• TASK:
Below is a listing with pictures in it. Copy it exactly without them.

######

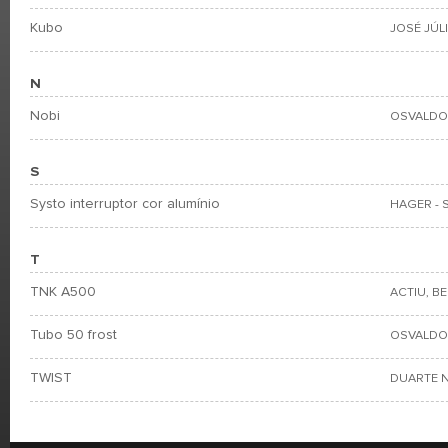
Kubo
JOSÉ JÚL
N
Nobi
OSVALDO
S
Systo interruptor cor alumínio
HAGER - 
T
TNK A500
ACTIU, B
Tubo 50 frost
OSVALDO
TWIST
DUARTE N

######

• RESPONSE TO THE EXERCISE:
Kubo
JOSÉ JÚL
N
Nobi
OSVALDO
S
Systo interruptor cor alumínio
HAGER - 
T
TNK A500
ACTIU, B
Tubo 50 frost
OSVALDO
TWIST
DUARTE N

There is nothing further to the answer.